Provided records below:
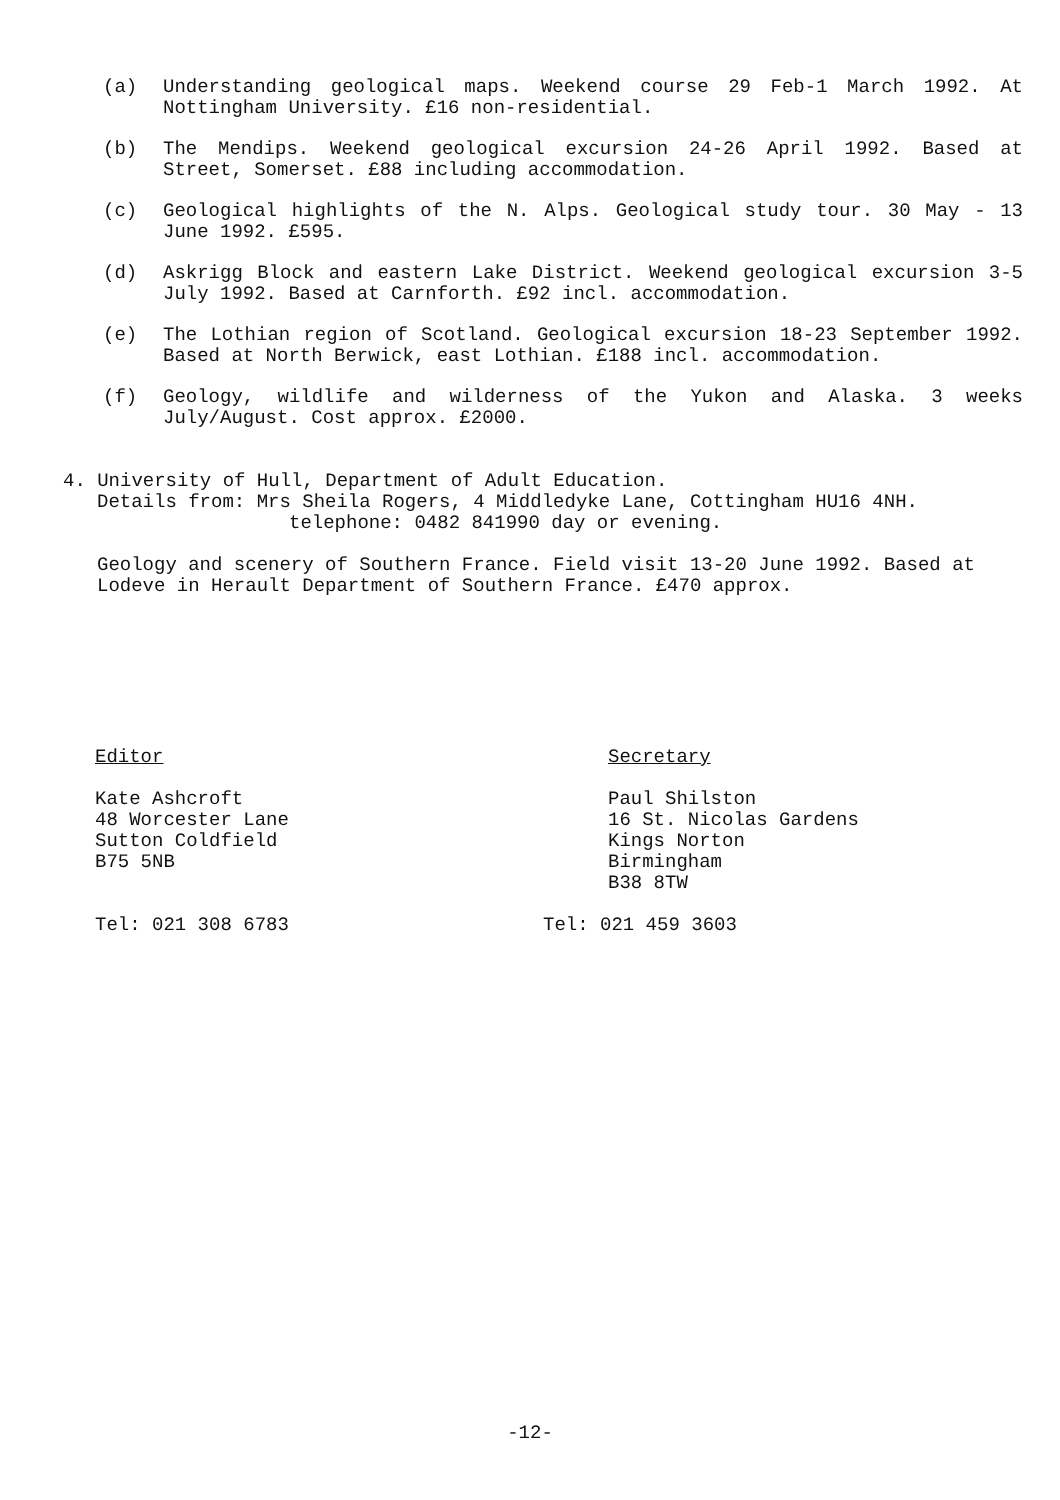(a) Understanding geological maps. Weekend course 29 Feb-1 March 1992. At Nottingham University. £16 non-residential.
(b) The Mendips. Weekend geological excursion 24-26 April 1992. Based at Street, Somerset. £88 including accommodation.
(c) Geological highlights of the N. Alps. Geological study tour. 30 May - 13 June 1992. £595.
(d) Askrigg Block and eastern Lake District. Weekend geological excursion 3-5 July 1992. Based at Carnforth. £92 incl. accommodation.
(e) The Lothian region of Scotland. Geological excursion 18-23 September 1992. Based at North Berwick, east Lothian. £188 incl. accommodation.
(f) Geology, wildlife and wilderness of the Yukon and Alaska. 3 weeks July/August. Cost approx. £2000.
4. University of Hull, Department of Adult Education.
Details from: Mrs Sheila Rogers, 4 Middledyke Lane, Cottingham HU16 4NH.
telephone: 0482 841990 day or evening.
Geology and scenery of Southern France. Field visit 13-20 June 1992. Based at Lodeve in Herault Department of Southern France. £470 approx.
Editor
Kate Ashcroft
48 Worcester Lane
Sutton Coldfield
B75 5NB
Tel: 021 308 6783
Secretary
Paul Shilston
16 St. Nicolas Gardens
Kings Norton
Birmingham
B38 8TW
Tel: 021 459 3603
-12-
End of Provided records.
> **Aim of the exercise**: Set down all the data again exactly as above, pictures excluded.

> **Reply**:
(a) Understanding geological maps. Weekend course 29 Feb-1 March 1992. At Nottingham University. £16 non-residential.
(b) The Mendips. Weekend geological excursion 24-26 April 1992. Based at Street, Somerset. £88 including accommodation.
(c) Geological highlights of the N. Alps. Geological study tour. 30 May - 13 June 1992. £595.
(d) Askrigg Block and eastern Lake District. Weekend geological excursion 3-5 July 1992. Based at Carnforth. £92 incl. accommodation.
(e) The Lothian region of Scotland. Geological excursion 18-23 September 1992. Based at North Berwick, east Lothian. £188 incl. accommodation.
(f) Geology, wildlife and wilderness of the Yukon and Alaska. 3 weeks July/August. Cost approx. £2000.
4. University of Hull, Department of Adult Education.
Details from: Mrs Sheila Rogers, 4 Middledyke Lane, Cottingham HU16 4NH.
telephone: 0482 841990 day or evening.
Geology and scenery of Southern France. Field visit 13-20 June 1992. Based at Lodeve in Herault Department of Southern France. £470 approx.
Editor
Kate Ashcroft
48 Worcester Lane
Sutton Coldfield
B75 5NB
Tel: 021 308 6783
Secretary
Paul Shilston
16 St. Nicolas Gardens
Kings Norton
Birmingham
B38 8TW
Tel: 021 459 3603
-12-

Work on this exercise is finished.